The Jewish Telegraphic Agency: Jewish, Muslim student leaders meet to promote direct dialogue
Dozens of Jewish and Muslim student leaders are meeting in Bratislava, Slovakia to promote inter-religious dialogue through backdoor channels. The gathering, which began Sunday, was launched to allow young leaders to bypass community establishments and encourage direct dialogue, according to Ilya Sichrovsky, who founded the Muslim Jewish Conference, an Austria-based nonprofit, three years ago.
The Herald (South Carolina): York defendant thankful for penance
After Cassandra Belle Tolley pleaded guilty to driving drunk and crashing into a car, seriously injuring two people, a judge sentenced her to eight years in jail followed by five years of probation and substance abuse counseling. Circuit Court Judge Michael Nettles also included another order in the sentence, one that’s much less common. Tolley must read the Old Testament book of Job and write a summary.
Religion Dispatches: LDS Church Brings Religious Pressure to Zoning Fight
Coverage is beginning to pick up on a story first reported last Friday in Provo, Utah’s Daily Herald about the LDS Church applying a form of ecclesiastical pressure to get local residents who oppose the building of a nine-story LDS Church building in their neighborhood to relent. Residents in the Pleasant View neighborhood of northeast Provo had been assured by their local LDS Church leaders that it was okay to express concern about the building of a new nine-story Missionary Training Center that would significantly alter this residential and heavily LDS neighborhood in the foothills of the Wasatch Mountains. But then, local residents received messages that high-ranking LDS Church officials wanted them to drop their opposition.
Quote of the Day:
Those critics misunderstand my message. There's no question Paul and other apostles and disciples suffered for their faith, but they showed us you can have joy in the midst of trials. My message centers on the fact with God we can overcome difficult times . . . and we all go through those.

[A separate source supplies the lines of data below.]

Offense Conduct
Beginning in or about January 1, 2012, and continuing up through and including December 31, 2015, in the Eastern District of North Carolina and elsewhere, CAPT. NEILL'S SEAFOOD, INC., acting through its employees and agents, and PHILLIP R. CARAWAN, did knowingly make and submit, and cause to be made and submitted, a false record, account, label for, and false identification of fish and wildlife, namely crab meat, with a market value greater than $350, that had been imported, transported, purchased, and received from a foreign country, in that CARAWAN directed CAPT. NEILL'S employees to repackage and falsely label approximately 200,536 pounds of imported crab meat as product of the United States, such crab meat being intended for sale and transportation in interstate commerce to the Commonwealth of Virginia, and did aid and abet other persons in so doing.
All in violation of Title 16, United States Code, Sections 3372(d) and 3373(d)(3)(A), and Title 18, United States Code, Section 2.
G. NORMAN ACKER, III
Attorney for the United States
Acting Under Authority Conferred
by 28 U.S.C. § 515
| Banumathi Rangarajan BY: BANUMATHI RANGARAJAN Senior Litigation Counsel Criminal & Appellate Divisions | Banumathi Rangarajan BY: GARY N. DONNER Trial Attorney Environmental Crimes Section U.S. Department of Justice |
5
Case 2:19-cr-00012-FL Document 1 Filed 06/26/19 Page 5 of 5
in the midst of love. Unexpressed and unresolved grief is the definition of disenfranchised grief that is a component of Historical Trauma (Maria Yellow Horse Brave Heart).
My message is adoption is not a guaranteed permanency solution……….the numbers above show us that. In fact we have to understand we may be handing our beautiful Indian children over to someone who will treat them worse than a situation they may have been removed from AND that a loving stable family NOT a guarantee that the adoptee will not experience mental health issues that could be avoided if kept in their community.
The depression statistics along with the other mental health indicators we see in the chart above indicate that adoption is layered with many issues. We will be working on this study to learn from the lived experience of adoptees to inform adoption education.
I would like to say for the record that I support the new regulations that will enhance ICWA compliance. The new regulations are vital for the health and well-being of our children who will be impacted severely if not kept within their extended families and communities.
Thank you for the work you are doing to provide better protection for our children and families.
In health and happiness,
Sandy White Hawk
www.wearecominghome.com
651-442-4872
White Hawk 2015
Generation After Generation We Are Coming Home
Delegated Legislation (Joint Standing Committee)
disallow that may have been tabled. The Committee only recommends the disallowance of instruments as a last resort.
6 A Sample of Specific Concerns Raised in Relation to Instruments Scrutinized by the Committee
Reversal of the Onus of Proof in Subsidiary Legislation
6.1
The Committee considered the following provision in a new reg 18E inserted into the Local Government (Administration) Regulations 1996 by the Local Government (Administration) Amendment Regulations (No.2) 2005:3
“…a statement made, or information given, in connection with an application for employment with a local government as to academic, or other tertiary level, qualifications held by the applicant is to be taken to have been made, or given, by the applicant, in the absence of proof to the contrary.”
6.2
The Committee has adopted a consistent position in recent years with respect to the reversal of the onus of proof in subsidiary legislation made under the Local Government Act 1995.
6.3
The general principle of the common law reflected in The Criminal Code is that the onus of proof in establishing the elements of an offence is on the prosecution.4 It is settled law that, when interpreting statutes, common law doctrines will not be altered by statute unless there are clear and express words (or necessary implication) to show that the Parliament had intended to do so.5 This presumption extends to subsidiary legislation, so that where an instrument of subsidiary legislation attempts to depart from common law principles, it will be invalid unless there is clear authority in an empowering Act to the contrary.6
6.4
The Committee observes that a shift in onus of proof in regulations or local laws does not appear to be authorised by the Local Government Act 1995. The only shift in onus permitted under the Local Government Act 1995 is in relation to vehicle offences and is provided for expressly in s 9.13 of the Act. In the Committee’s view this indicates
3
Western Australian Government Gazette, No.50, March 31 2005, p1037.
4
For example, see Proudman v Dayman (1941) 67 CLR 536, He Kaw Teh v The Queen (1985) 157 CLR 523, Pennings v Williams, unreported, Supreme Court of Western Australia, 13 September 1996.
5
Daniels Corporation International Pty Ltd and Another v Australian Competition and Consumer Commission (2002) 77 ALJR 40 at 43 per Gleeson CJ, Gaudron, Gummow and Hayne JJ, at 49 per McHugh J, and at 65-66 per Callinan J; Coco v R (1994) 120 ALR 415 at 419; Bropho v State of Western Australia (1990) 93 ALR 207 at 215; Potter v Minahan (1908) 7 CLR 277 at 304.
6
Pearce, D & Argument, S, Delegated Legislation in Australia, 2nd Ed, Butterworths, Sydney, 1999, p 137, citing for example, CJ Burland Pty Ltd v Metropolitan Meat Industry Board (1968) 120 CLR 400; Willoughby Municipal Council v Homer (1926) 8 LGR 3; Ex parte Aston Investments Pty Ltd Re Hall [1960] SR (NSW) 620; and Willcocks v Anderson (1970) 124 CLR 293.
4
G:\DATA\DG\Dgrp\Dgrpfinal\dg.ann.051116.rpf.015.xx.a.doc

In an interview with Cleveland.com, Pastor Joel Osteen responds to some of his critics who say that he preaches a prosperity gospel, which focuses on the positive messages of the Bible without acknowledging the suffering of Jesus’ disciples.
Join the conversation…
Hadhrat Mirza Masroor Ahmad, the leader of the Ahmadiyya Muslim Community, presides over a sermon to his followers in suburban Washington, D.C.
CNN: Islamic sect has appealing message for U.S. politicians but has global enemies
You’ve almost certainly never heard of him, but Hadhrat Mirza Masroor Ahmad drew some serious star power at a recent Capitol Hill reception in his honor. House Democratic Leader Nancy Pelosi and Republican Sen. John Cornyn were among the many lawmakers who showed up to meet Ahmad, a Muslim leader who was in town last week on a rare U.S. visit from London. At a time when the United States is struggling with its views about Islam – as Islamists gain power in the Middle East and with ongoing concerns about Quran-citing terrorists – it’s not hard to see Ahmad’s appeal to both parties. As he said in his Capitol Hill speech, he has “love for all, hatred for none.”